Exercise ▸ Retype the listing below line for line, keeping every character as it stands, and leave the pictures out of your copy.

───── Data to examine

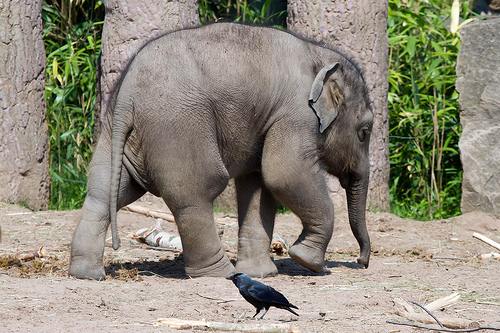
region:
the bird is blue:
[224, 270, 296, 317]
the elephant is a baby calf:
[77, 58, 377, 268]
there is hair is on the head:
[333, 51, 366, 105]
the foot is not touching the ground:
[262, 141, 338, 276]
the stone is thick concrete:
[455, 36, 497, 212]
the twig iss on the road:
[399, 296, 494, 329]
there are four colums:
[1, 18, 498, 215]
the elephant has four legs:
[84, 28, 376, 281]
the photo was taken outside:
[2, 17, 498, 322]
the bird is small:
[220, 270, 300, 320]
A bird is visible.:
[193, 253, 280, 330]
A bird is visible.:
[221, 262, 268, 327]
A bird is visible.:
[222, 272, 253, 313]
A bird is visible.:
[196, 247, 243, 317]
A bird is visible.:
[226, 230, 284, 328]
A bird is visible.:
[209, 244, 266, 314]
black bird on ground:
[226, 273, 301, 319]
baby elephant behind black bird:
[65, 22, 370, 277]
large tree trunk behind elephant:
[100, 0, 200, 215]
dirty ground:
[0, 205, 495, 327]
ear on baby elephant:
[310, 61, 345, 133]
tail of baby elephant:
[105, 67, 130, 247]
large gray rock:
[455, 12, 495, 217]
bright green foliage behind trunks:
[42, 0, 467, 210]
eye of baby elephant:
[350, 120, 370, 145]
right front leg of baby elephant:
[260, 118, 337, 268]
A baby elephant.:
[40, 31, 405, 279]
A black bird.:
[202, 255, 312, 321]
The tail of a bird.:
[281, 295, 302, 320]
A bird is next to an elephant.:
[49, 13, 394, 330]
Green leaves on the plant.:
[392, 6, 452, 207]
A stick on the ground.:
[368, 287, 494, 328]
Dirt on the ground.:
[10, 280, 141, 321]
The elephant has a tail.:
[86, 85, 147, 261]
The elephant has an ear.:
[306, 53, 349, 133]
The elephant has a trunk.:
[337, 154, 384, 274]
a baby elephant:
[88, 21, 419, 270]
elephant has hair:
[265, 11, 380, 108]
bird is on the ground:
[214, 262, 309, 331]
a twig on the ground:
[397, 300, 499, 324]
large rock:
[453, 22, 493, 236]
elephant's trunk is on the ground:
[312, 75, 419, 288]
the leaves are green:
[378, 21, 476, 208]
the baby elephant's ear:
[305, 52, 362, 151]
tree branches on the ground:
[140, 211, 318, 268]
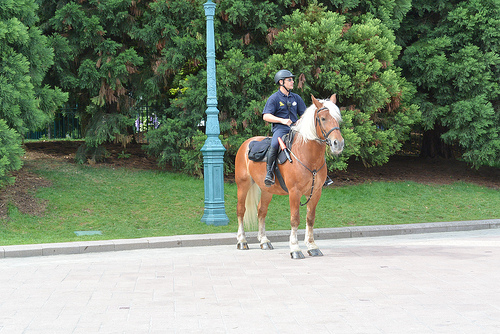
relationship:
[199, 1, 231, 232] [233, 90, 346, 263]
pole behind horse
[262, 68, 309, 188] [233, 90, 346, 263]
officer on top of horse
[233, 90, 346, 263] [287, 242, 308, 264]
horse has front foot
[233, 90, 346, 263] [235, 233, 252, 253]
horse has back foot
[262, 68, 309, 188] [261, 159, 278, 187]
officer wears boot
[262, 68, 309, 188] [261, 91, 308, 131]
officer wears suit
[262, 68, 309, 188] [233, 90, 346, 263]
officer patrolling on horse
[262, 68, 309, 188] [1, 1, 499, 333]
officer patrolling park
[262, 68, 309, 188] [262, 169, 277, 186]
officer has foot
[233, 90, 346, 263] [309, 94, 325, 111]
horse has ear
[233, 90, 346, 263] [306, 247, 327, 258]
horse has hoof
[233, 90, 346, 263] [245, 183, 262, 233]
horse has tail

──────────

Answer space ▸
region:
the bird is blue:
[224, 270, 296, 317]
the elephant is a baby calf:
[77, 58, 377, 268]
there is hair is on the head:
[333, 51, 366, 105]
the foot is not touching the ground:
[262, 141, 338, 276]
the stone is thick concrete:
[455, 36, 497, 212]
the twig iss on the road:
[399, 296, 494, 329]
there are four colums:
[1, 18, 498, 215]
the elephant has four legs:
[84, 28, 376, 281]
the photo was taken outside:
[2, 17, 498, 322]
the bird is small:
[220, 270, 300, 320]
A bird is visible.:
[193, 253, 280, 330]
A bird is visible.:
[221, 262, 268, 327]
A bird is visible.:
[222, 272, 253, 313]
A bird is visible.:
[196, 247, 243, 317]
A bird is visible.:
[226, 230, 284, 328]
A bird is visible.:
[209, 244, 266, 314]
black bird on ground:
[226, 273, 301, 319]
baby elephant behind black bird:
[65, 22, 370, 277]
large tree trunk behind elephant:
[100, 0, 200, 215]
dirty ground:
[0, 205, 495, 327]
ear on baby elephant:
[310, 61, 345, 133]
tail of baby elephant:
[105, 67, 130, 247]
large gray rock:
[455, 12, 495, 217]
bright green foliage behind trunks:
[42, 0, 467, 210]
eye of baby elephant:
[350, 120, 370, 145]
right front leg of baby elephant:
[260, 118, 337, 268]
A baby elephant.:
[40, 31, 405, 279]
A black bird.:
[202, 255, 312, 321]
The tail of a bird.:
[281, 295, 302, 320]
A bird is next to an elephant.:
[49, 13, 394, 330]
Green leaves on the plant.:
[392, 6, 452, 207]
A stick on the ground.:
[368, 287, 494, 328]
Dirt on the ground.:
[10, 280, 141, 321]
The elephant has a tail.:
[86, 85, 147, 261]
The elephant has an ear.:
[306, 53, 349, 133]
The elephant has a trunk.:
[337, 154, 384, 274]
a baby elephant:
[88, 21, 419, 270]
elephant has hair:
[265, 11, 380, 108]
bird is on the ground:
[214, 262, 309, 331]
a twig on the ground:
[397, 300, 499, 324]
large rock:
[453, 22, 493, 236]
elephant's trunk is on the ground:
[312, 75, 419, 288]
the leaves are green:
[378, 21, 476, 208]
the baby elephant's ear:
[305, 52, 362, 151]
tree branches on the ground:
[140, 211, 318, 268]
relationship:
[199, 1, 231, 232] [233, 90, 346, 263]
pole behind horse
[262, 68, 309, 188] [233, 90, 346, 263]
officer on top of horse
[233, 90, 346, 263] [287, 242, 308, 264]
horse has front foot
[233, 90, 346, 263] [235, 233, 252, 253]
horse has back foot
[262, 68, 309, 188] [261, 159, 278, 187]
officer wears boot
[262, 68, 309, 188] [261, 91, 308, 131]
officer wears suit
[262, 68, 309, 188] [233, 90, 346, 263]
officer patrolling on horse
[262, 68, 309, 188] [1, 1, 499, 333]
officer patrolling park
[262, 68, 309, 188] [262, 169, 277, 186]
officer has foot
[233, 90, 346, 263] [309, 94, 325, 111]
horse has ear
[233, 90, 346, 263] [306, 247, 327, 258]
horse has hoof
[233, 90, 346, 263] [245, 183, 262, 233]
horse has tail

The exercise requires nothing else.